Darüber hinaus wurden Unterschiede in den Demethylierungsdynamiken zwischen dem väterlichen und mütterlichen Genom aufgeklärt, wobei das väterliche Genom während der frühen embryonalen Stadien schnellere Demethylierungsraten aufwies als das mütterliche Genom. Bemerkenswerterweise hielt das Methylierungsmuster, das das mütterliche Genom begünstigte, während der gesamten Entwicklung vor und nach der Implantation in embryonalen und extra-embryonalen Linien an.

Schließlich offenbarte die Untersuchung von unterschiedlich methylierten Regionen (DMRs) zwischen Eizellen und Spermien spezifische genomische Stellen, die für väterliche und mütterliche DMRs angereichert sind. Diese Ergebnisse unterstreichen die elternspezifischen DNA-Methylierungsmuster, die eine entscheidende Rolle bei der Modulation der Genexpression und der genomischen Prägung während der embryonalen Entwicklung spielen.

Abb. 3. Charakterisierung von gamet-spezifischen unterschiedlich methylierten Regionen.

Fazit

In dieser Untersuchung begaben wir uns auf eine Reise, um die dynamischen Feinheiten der DNA-Methylierungs-Reprogrammierung auf Einzelzellebene eingehender zu erforschen.
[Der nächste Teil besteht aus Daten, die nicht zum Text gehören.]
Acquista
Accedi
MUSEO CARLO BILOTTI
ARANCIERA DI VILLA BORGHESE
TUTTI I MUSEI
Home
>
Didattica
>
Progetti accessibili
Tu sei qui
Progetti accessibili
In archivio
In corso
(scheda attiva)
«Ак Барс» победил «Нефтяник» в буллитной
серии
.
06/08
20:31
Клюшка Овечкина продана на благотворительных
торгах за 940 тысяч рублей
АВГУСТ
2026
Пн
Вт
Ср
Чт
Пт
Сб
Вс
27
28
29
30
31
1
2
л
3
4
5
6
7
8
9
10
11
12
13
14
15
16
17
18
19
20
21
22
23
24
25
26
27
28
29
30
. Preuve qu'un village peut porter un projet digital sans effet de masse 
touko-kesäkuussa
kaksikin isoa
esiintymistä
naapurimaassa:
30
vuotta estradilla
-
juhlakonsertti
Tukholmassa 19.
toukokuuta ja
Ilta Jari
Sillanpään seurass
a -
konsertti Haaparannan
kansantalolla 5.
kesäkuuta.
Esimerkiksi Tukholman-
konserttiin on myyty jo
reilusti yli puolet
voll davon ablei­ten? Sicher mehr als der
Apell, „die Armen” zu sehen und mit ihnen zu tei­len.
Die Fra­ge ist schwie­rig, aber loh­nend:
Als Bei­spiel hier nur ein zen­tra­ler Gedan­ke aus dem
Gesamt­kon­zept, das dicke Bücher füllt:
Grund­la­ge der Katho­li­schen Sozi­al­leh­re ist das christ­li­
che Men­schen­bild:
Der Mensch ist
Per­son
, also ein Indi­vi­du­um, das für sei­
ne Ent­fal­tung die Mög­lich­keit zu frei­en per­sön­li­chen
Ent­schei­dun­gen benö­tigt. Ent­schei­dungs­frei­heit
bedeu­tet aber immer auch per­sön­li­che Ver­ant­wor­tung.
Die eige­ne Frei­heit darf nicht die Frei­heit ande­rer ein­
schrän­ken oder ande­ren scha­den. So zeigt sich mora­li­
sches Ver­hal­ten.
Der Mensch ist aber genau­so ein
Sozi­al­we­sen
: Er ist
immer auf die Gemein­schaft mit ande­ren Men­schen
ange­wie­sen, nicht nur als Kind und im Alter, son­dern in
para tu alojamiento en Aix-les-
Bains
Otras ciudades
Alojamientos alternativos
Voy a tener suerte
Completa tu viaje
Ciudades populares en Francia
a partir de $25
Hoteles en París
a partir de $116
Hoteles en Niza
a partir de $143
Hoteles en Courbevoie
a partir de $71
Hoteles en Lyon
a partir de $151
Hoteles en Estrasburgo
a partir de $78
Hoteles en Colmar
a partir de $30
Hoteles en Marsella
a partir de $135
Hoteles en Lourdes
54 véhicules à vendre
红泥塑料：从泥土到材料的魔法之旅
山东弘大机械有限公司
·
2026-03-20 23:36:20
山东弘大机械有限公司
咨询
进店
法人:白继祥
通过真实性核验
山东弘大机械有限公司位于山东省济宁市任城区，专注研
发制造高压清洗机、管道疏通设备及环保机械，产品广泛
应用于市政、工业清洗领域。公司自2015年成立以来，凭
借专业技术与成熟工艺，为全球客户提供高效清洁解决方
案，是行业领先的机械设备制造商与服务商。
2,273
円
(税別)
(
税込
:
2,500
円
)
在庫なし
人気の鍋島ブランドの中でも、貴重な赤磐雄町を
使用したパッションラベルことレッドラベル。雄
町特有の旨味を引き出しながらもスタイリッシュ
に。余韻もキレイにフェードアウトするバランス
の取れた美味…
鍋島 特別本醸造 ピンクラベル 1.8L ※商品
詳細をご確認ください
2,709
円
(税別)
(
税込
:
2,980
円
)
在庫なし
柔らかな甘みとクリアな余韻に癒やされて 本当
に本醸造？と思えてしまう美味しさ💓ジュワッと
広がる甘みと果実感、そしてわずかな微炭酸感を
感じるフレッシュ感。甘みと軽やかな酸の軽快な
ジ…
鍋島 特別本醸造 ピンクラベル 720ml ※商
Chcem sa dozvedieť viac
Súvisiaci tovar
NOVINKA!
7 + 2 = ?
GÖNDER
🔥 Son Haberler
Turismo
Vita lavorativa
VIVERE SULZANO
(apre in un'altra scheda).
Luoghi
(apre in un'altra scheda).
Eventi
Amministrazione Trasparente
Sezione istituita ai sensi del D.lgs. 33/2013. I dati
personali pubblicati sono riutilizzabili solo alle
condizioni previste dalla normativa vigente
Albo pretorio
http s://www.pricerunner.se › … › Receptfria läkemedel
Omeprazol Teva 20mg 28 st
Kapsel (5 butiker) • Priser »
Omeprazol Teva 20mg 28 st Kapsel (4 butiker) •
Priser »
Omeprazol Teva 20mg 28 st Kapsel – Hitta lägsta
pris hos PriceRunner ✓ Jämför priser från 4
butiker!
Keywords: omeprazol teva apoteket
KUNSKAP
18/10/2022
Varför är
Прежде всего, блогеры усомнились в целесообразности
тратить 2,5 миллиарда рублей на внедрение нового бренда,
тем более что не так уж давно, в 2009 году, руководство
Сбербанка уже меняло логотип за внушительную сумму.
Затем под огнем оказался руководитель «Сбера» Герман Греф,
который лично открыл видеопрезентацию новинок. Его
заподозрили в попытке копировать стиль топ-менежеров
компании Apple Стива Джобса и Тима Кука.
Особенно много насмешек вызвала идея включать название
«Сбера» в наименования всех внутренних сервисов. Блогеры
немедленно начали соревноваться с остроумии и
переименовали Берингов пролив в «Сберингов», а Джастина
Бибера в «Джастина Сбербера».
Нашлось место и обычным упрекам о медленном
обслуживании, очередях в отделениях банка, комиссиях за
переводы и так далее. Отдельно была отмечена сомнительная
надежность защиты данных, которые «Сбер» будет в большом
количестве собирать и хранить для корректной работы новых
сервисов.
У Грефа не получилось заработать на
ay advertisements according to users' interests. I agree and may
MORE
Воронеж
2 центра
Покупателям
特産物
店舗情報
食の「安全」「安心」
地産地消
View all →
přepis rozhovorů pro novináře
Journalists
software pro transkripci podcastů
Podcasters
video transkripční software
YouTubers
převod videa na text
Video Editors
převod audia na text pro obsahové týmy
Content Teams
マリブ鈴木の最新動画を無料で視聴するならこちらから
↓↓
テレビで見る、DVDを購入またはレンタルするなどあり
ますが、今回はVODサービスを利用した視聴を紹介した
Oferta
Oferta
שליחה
Mit modernster Hochdurchsatz-Sequenzierungstechnologie führten wir eine Einzelzell-Whole-Genome-DNA-Methylierungsanalyse durch. Dieser wegweisende Ansatz ermöglichte es uns, die entscheidenden Phasen der menschlichen Präimplantations-embryonalen Entwicklung mit beispielloser Präzision systematisch zu überprüfen und Einblicke auf Einzelzellebene und auf Einzelbasenauflösung zu gewinnen. Unsere Erkundungen führten zu mehreren wegweisenden Entdeckungen:

(1) Enthüllung spezifischer de novo DNA-Methylierung: Zum ersten Mal haben wir das Vorhandensein eines erheblichen Volumens spezifischer de novo DNA-Methylierung im Verlauf der menschlichen präimplantatorischen embryonalen Entwicklung enthüllt.
(2) Enthüllungen über die Dynamik der Methylierung des elterlichen Genoms: In einer bahnbrechenden Enthüllung beobachteten wir eine Umkehrung der verbleibenden Methylierungsniveaus auf den elterlichen Genomen, beginnend mit der Zwei-Zell-Embryo-Phase. Interessanterweise überstiegen innerhalb derselben einzelnen Zelle die verbleibenden Methylierungsniveaus des mütterlichen Genoms erheblich die des väterlichen Genoms.
(3) Einblicke in die asymmetrische Verteilung der DNA-Methylierung: Unsere Studie hat erstmals gezeigt, dass die asymmetrische Verteilung der DNA-Methylierung während der frühen embryonalen Teilung vielversprechend als Werkzeug zur Verfolgung der genetischen Abstammung einzelner Zellen innerhalb desselben Embryos ist.

Referenz:

1. Zhu P, Guo H, Ren Y, et al. Einzelzell-DNA-Methylom-Sequenzierung von menschlichen Präimplantationsembryonen. Naturgenetik, 2018, 50(1): 12-19.